__WRITTEN REQUEST A__
Condense the paragraph in the Arizona politics excerpt that begins "Sources familiar with the situation" into a short bulleted list of its main facts.

__EXCERPTED TEXT__
Today's opining on the public discourse.

News from my home state always gets my attention, especially when it shows Arizona's starting to lean blue:

In 2004, Bush won Arizona by double digits. This year, with Arizonan John McCain leading the Republican ticket, it stands to reason there’d be quite a bit of excitement among the state’s GOP elite.

And yet, the enthusiasm is surprisingly underwhelming. (via Eric Kleefeld)

A Tuesday fundraiser headlined by President Bush for U.S. Sen. John McCain’s presidential campaign is being moved out of the Phoenix Convention Center.

Sources familiar with the situation said the Bush-McCain event was not selling enough tickets to fill the Convention Center space, and that there were concerns about more anti-war protesters showing up outside the venue than attending the
fundraiser inside.


Another source said there were concerns about the media covering the event.

Bush’s Arizona fundraising effort for McCain is being moved to private residences in the Phoenix area.

Ah, Arizona! Finally been tipped beyond the point of tolerance, haven't ye? Warms the cockles of my heart, that does. McCain's popular there, and the conservative streak runs deep, but there's only so much the good folks of Arizona are willing to take before they decide that if the state's survived so long with a Democrat at the helm, maybe a Democrat in the Oval Office isn't such a bad idea after all.

My absolute favorite part is that Bush & Co. is being forced to run and hide from that horrible, nasty (conservative) Arizona media and the scary (possibly conservative) war protesters. You know they're in bad shape when they have to go to ground not in a smaller venue, but in private houses.

Serves the fuckers right.

(Psst - Obama's gaining on you. Ooga-booga! HA HA HA HA HA!)

Might be it has something to do with McCain's flopping like a fish on immigration:

This doesn’t make a lick of sense. On Thursday, McCain was talking to a group of business leaders who liked McCain’s original approach to comprehensive legislation, and the senator sought input on how best to rally support for his own bill (which he now says he’d vote against). On Friday, McCain told opponents of his immigration bill that he didn’t mean any of what he’d just said.

__MATERIAL TO PROCESS__
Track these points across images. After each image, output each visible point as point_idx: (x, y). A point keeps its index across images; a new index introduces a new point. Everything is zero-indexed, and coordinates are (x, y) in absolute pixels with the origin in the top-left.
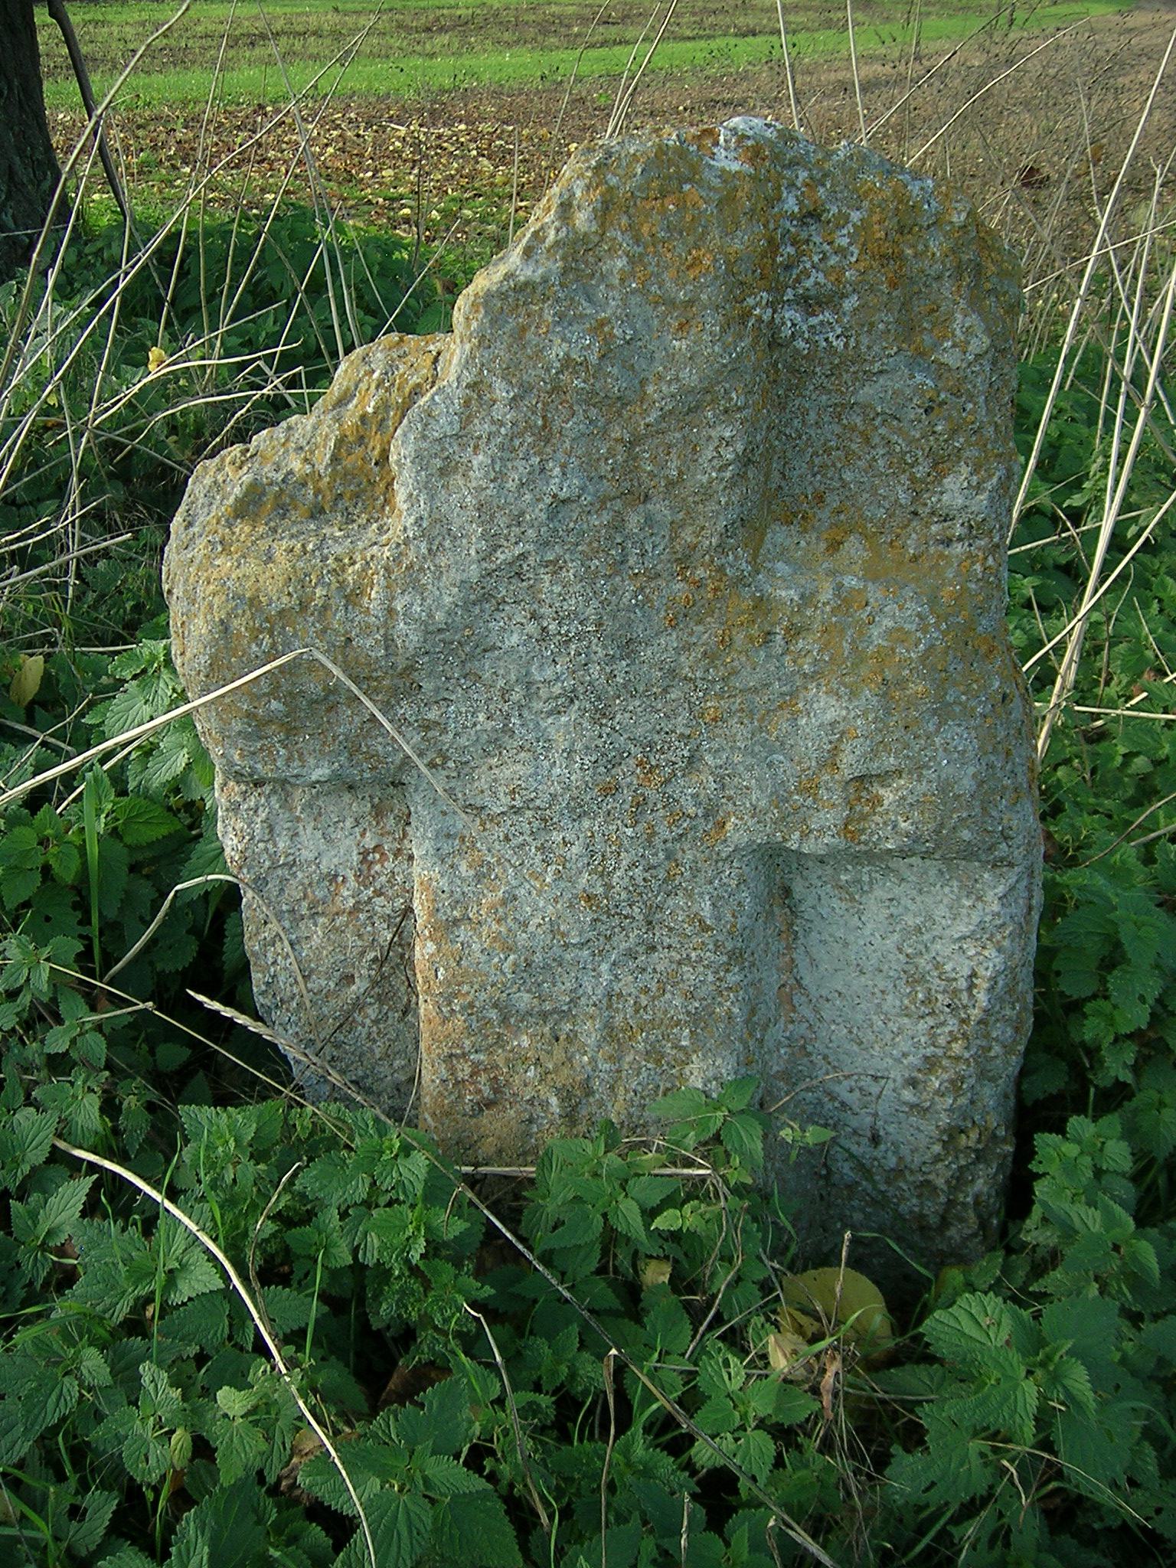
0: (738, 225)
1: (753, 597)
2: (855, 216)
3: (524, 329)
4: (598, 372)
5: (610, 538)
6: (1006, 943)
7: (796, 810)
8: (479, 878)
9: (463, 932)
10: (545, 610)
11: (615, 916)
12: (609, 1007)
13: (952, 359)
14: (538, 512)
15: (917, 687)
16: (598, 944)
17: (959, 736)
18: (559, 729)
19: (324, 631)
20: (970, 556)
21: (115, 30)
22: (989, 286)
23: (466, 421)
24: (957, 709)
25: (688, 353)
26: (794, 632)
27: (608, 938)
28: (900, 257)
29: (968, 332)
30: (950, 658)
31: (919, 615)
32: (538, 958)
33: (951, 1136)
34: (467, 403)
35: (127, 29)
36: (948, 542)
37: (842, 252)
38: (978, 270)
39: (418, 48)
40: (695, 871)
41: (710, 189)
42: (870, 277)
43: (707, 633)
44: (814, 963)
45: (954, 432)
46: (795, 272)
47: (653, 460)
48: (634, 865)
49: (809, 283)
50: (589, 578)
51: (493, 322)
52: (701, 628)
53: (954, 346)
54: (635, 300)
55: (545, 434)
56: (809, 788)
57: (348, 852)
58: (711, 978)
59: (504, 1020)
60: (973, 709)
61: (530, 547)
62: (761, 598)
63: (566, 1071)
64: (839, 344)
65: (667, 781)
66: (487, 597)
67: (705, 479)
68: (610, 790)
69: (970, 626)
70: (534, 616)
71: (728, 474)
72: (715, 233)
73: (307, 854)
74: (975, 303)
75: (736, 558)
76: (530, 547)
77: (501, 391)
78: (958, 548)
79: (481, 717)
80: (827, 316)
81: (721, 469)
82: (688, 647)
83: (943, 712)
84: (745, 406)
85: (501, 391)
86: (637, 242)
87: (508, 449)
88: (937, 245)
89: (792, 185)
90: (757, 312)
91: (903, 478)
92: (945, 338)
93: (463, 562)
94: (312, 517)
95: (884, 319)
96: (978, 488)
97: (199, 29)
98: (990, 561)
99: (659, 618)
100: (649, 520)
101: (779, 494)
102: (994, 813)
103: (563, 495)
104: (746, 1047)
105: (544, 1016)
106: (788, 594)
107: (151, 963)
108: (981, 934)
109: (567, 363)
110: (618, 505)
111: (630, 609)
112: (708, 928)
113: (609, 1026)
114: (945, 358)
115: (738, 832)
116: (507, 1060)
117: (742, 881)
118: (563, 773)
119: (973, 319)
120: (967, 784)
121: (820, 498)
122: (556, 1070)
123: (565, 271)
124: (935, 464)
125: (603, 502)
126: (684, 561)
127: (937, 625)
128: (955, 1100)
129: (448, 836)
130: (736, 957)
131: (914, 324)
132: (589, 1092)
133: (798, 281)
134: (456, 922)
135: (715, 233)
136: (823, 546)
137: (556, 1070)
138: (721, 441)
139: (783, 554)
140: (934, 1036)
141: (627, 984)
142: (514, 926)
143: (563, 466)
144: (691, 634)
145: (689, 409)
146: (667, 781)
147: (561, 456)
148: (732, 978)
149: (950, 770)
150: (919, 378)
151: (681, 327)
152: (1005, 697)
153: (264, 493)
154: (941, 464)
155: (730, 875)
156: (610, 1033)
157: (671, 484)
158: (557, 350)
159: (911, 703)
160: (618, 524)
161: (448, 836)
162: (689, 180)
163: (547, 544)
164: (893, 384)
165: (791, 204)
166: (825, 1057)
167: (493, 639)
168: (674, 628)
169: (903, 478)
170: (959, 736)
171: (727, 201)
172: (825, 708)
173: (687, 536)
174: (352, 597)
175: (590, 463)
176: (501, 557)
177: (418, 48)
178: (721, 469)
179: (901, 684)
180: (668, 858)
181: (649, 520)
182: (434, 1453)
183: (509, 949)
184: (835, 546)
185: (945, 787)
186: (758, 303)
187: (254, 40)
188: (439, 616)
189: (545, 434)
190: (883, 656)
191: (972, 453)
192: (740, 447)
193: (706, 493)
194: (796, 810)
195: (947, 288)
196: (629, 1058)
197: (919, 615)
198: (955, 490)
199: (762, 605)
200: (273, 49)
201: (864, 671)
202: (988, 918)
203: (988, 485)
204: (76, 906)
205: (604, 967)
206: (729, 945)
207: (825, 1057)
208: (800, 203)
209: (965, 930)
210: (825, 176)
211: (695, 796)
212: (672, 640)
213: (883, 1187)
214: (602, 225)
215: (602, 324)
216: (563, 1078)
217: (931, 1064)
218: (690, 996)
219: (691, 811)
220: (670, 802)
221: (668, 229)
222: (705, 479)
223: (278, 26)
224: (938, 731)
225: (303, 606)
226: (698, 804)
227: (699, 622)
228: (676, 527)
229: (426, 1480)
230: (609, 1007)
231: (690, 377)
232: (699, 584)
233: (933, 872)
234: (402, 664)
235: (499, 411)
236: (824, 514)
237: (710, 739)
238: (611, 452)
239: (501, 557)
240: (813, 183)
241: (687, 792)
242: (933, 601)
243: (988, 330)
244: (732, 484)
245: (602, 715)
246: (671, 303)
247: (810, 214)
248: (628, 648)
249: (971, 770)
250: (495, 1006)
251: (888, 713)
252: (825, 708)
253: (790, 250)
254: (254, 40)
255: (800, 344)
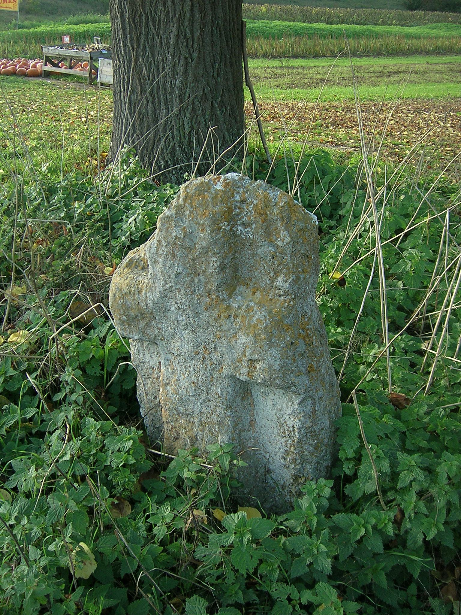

__WRITTEN REQUEST B__
Extract the entries from their first line up to and including the line with "30: (950, 658)", copying each line verbatim and leaving out the picture.

__TASK OUTPUT A__
- The Bush-McCain event was not selling enough tickets to fill the Phoenix Convention Center space.
- There were concerns that more anti-war protesters would show up outside the venue than would attend the fundraiser inside.

__TASK OUTPUT B__
Track these points across images. After each image, output each visible point as point_idx: (x, y). A point keeps its index across images; a new index introduces a new point. Everything is zero-indexed, and coordinates are (x, y) in absolute pixels with the origin in the top-left.
0: (738, 225)
1: (753, 597)
2: (855, 216)
3: (524, 329)
4: (598, 372)
5: (610, 538)
6: (1006, 943)
7: (796, 810)
8: (479, 878)
9: (463, 932)
10: (545, 610)
11: (615, 916)
12: (609, 1007)
13: (952, 359)
14: (538, 512)
15: (917, 687)
16: (598, 944)
17: (959, 736)
18: (559, 729)
19: (324, 631)
20: (970, 556)
21: (115, 30)
22: (989, 286)
23: (466, 421)
24: (957, 709)
25: (688, 353)
26: (794, 632)
27: (608, 938)
28: (900, 257)
29: (968, 332)
30: (950, 658)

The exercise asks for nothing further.